Edit- I must make it clear that this party was really put on by my mom and his parents...who sat there beaming and glowing the whole afternoon! Grandpar got to go through the photo albums with the reporter, Grandmar smiled like the queen and my mom greeted everybody at the door! My dad chatted with his siblings between carrying jobs. He's good at carrying stuff. So even though it was Jethro's party, it was really all about the parents!

Now I'm home again, back in fast internet land, and deciding which photos I'll subject you to next...stay tuned.

9 comments:

Coffeypot said...

A Harry Potter party is so freaking cool. I wish we could have something like that around here. BTW, what is butter beer anyway? Is it a real drink? I thought it was just a makeup thing like the other stuff JK wrote about. And I run out about everyday to look and marvil at the wonder and beauty of horse poop.

Way to go Jethro

Biddie said...

Yeah, what the heck is beer butter?
The party was great. Really. I didn't say hi to Dr.Vet, or Jerry..(oh, the sordid history that we share!) but it was fun to see most everyone...Even my geography teacher...
Anyway, Jethro totally deserves the recognition. He has worked so hard. You both deserve this.
I hope that Sally is feeling better, too.

katy said...

great photo of the horse crap, not really examined it before!
lovely idea for a party its nice to be thought off

CindyDianne said...

Heidi - you can make butterbeer. I've had it. I have the recipe somewhere... *shuffling around, looking, shrugging* If you are interested I'll hunt it down for you.

The pics of you and Biddie are super cute! Awh!

Balloon Pirate said...

So many things to say here...

1) Bucky sounds like an engineer to me. Coming from a family of engineers, you have my deepest sympathies. Get him interested in architecture instead.

2) One should never look at horse turds while eating Almond Joys. Compare the two and you'll see why.

3) I shot a commercial once with a fire breather in it. Some time between his previous fire breathing and the shoot he added a piercing just below his lower lip. He was unaware that the flammable liquid could seep through that pericing.

4) He is now aware of that.

5) Congratulations again to Jethro

yeharr

dilling said...

I know you love the farm and your time there, but I am so glad you are back on your computer...sigh.
Another party invitation must have gotten lost in the mail...darnit.

Michael Colvin said...

Wow what an action packed time you have had! The Weasley's car is a Ford Anglia, I saw a lot of those in the Seventies, mostly driven by hairy hippy type teachers.

And as for the horse poop...err, thanks for sharing.

Heidi the Hick said...

Coffey, it was cool. They're thinking of repeating the Quidditch tournament again some day! I didn't know what the deal was with the butterbeer but I wanted to find out!

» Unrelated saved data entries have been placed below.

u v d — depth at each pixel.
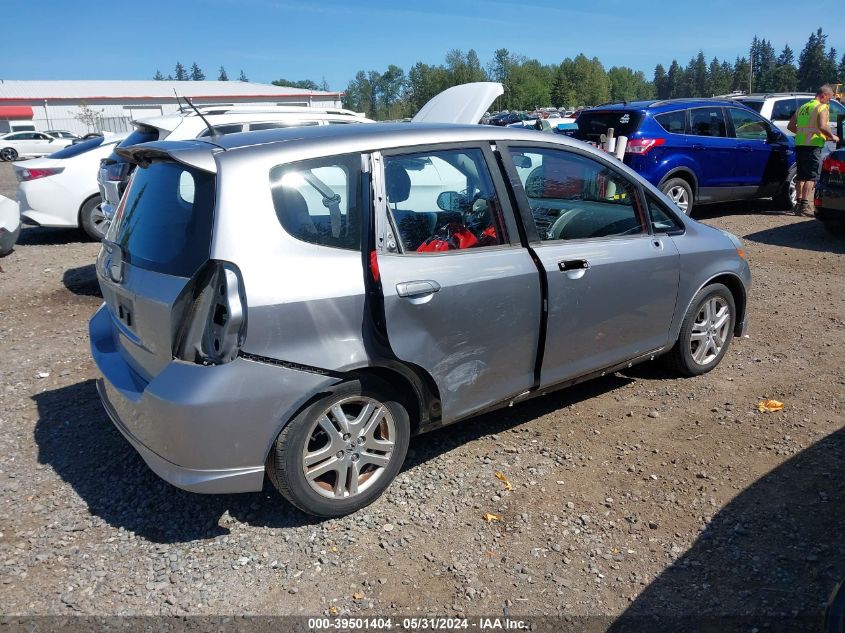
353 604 2.80
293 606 2.79
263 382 2.92
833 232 9.66
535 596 2.85
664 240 4.45
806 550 3.06
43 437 4.15
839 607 2.13
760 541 3.13
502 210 3.70
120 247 3.43
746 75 127.31
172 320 2.93
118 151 3.72
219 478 2.95
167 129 7.87
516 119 46.06
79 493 3.57
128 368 3.36
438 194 3.51
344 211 3.19
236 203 2.96
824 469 3.69
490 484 3.64
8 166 29.75
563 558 3.07
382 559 3.07
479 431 4.22
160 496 3.54
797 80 124.88
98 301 7.08
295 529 3.27
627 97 145.50
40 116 57.34
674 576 2.94
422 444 4.07
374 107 138.75
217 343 2.87
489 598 2.84
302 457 3.13
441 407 3.54
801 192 10.91
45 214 9.63
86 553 3.10
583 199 4.15
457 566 3.02
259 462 3.00
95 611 2.75
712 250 4.72
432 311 3.34
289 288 2.95
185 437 2.87
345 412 3.33
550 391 4.08
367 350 3.15
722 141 10.30
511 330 3.68
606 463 3.84
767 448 3.94
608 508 3.43
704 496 3.50
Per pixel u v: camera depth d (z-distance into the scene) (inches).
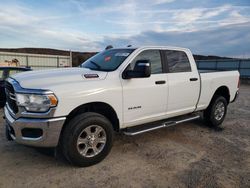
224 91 240.7
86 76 141.0
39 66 1083.9
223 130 221.1
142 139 189.2
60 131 126.0
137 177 127.8
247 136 204.4
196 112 231.9
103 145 143.1
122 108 151.6
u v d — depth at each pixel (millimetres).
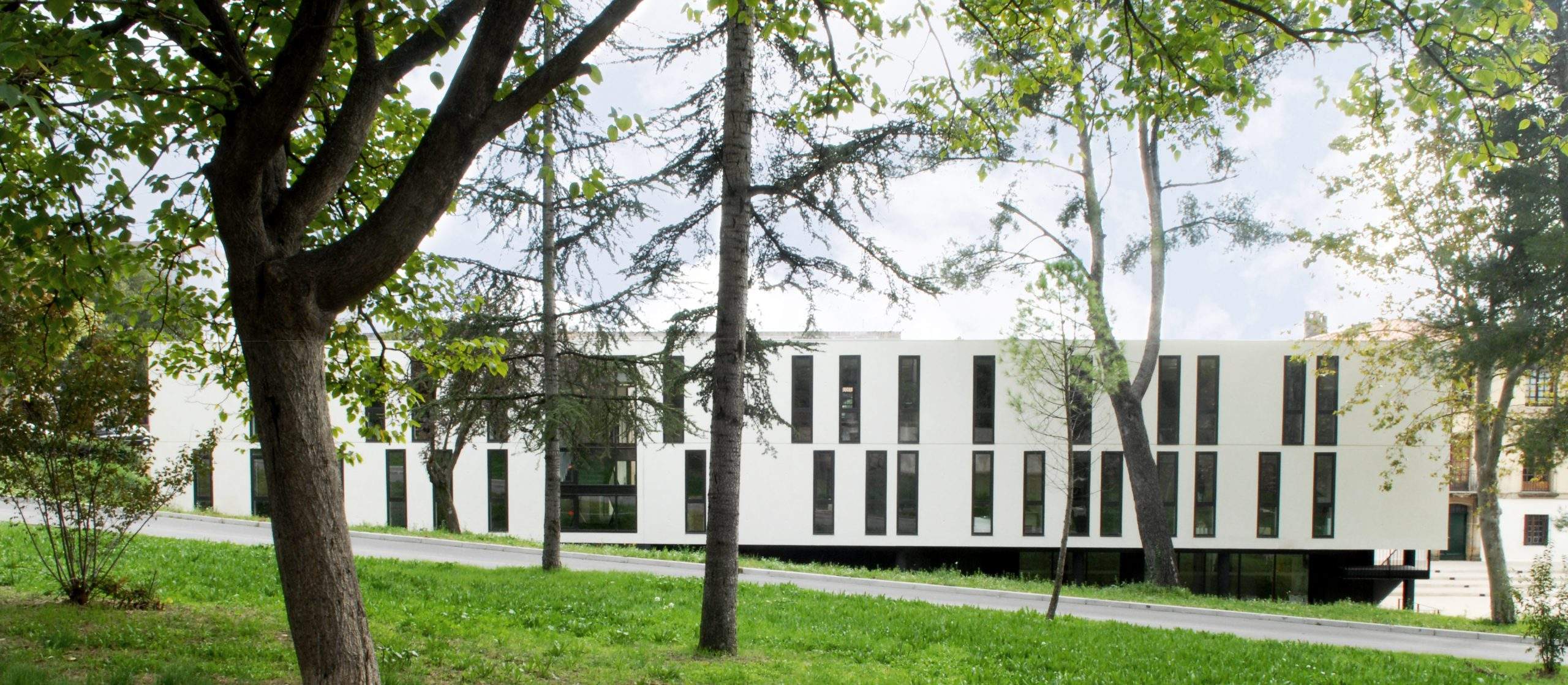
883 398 27016
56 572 10523
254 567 12344
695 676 7992
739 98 9500
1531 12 6621
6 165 6934
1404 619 18109
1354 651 12156
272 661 7199
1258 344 26734
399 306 9727
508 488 27734
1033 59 9234
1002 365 26734
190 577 11203
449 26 5211
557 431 13531
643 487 27391
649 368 13680
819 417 27094
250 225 4641
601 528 27406
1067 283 13422
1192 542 26406
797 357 27172
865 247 9781
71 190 6168
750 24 8883
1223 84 7621
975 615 13133
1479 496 19500
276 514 4676
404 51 5133
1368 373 20469
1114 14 8477
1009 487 26594
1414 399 26469
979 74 8992
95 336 9133
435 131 4957
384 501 28109
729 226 9516
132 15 5062
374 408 15328
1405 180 17641
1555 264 14000
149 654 7016
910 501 26797
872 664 9297
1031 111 9344
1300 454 26594
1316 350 21516
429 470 23797
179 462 9586
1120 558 27922
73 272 6980
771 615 11930
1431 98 7219
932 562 27938
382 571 13438
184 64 7070
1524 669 12844
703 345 11836
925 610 13172
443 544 21328
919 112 9359
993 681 8727
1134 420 22453
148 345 9477
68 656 6820
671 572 18141
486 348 12594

Biddie, we did alright eh? I think your geography teacher was happy to see you!

Sally is feeling great. That little woman amazes me.

Indoors, you know, that's why I put the picture up. Providing you with more opportunities to examine...things...

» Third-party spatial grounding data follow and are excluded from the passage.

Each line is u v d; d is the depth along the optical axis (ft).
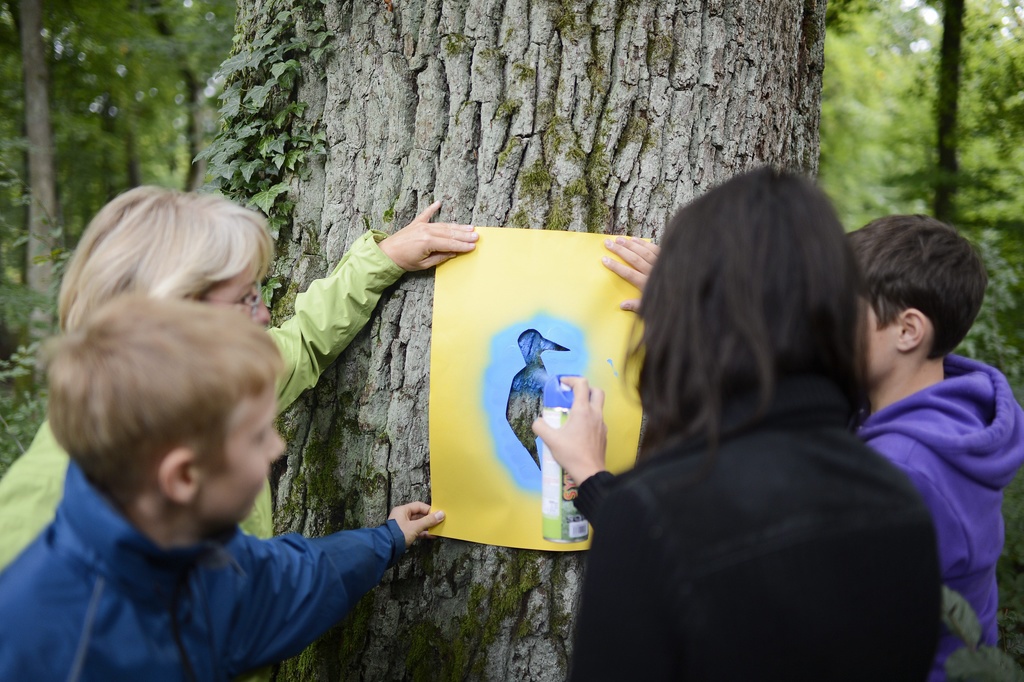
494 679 5.37
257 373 3.04
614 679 2.76
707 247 2.97
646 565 2.72
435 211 5.36
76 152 33.47
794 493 2.73
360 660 5.72
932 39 28.86
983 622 4.36
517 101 5.23
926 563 2.88
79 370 2.90
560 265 5.16
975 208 22.57
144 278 3.78
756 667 2.64
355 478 5.70
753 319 2.81
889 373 4.51
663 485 2.80
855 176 38.01
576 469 4.20
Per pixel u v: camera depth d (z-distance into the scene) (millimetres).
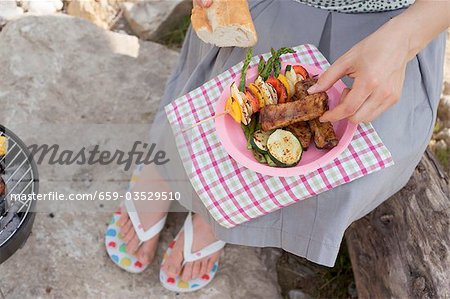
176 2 2961
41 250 2260
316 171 1759
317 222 1840
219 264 2332
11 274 2191
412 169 2002
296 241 1913
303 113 1719
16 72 2668
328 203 1805
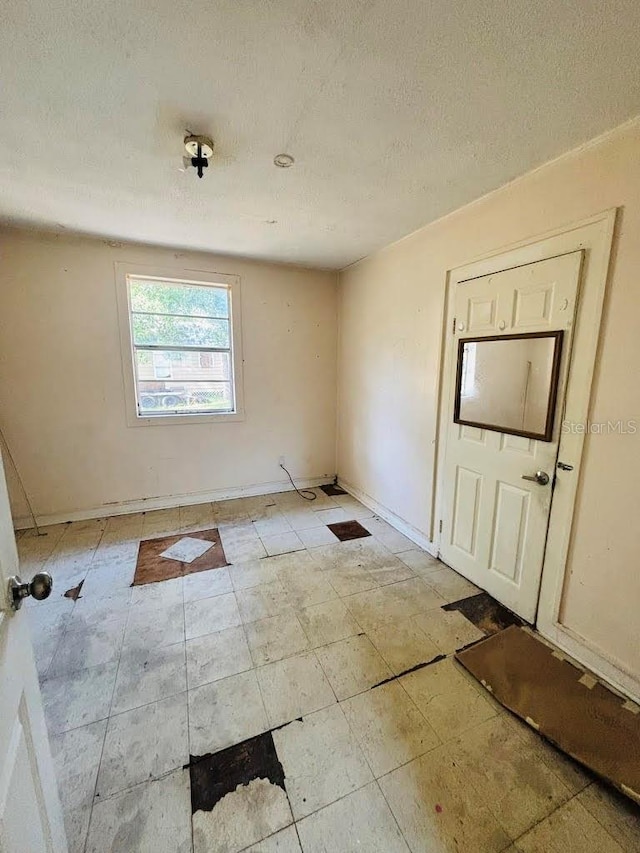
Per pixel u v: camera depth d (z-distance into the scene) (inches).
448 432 95.1
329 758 50.1
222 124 55.9
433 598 84.3
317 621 76.6
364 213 89.5
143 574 93.4
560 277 65.1
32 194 80.2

Cindy, you know, you really should put up a recipe for butterbeer along with your mashed potato casserole!

Pirate- 1) He wants to be the first guy on Mars! HELP!!!

2) ha haha!

3) Yeah, which is why we had to repeat the part about stupidity before he did his thing...

4) at least he was a quick learner?

5) thanks!

Dilling- would have been a very long drive in your little camper. We'll justs have to come up with another reason to party some day. One of us will have to get on a plane though!

Tod- Of course it's an Anglia! (smacks forehead) what with the stories being BRITISH and all!!! Duh!

You're welcome and you can be glad we don't have Smell-o-vision here!

captain corky said...

That is really cool and just like everybody else I want to know what buter beer is.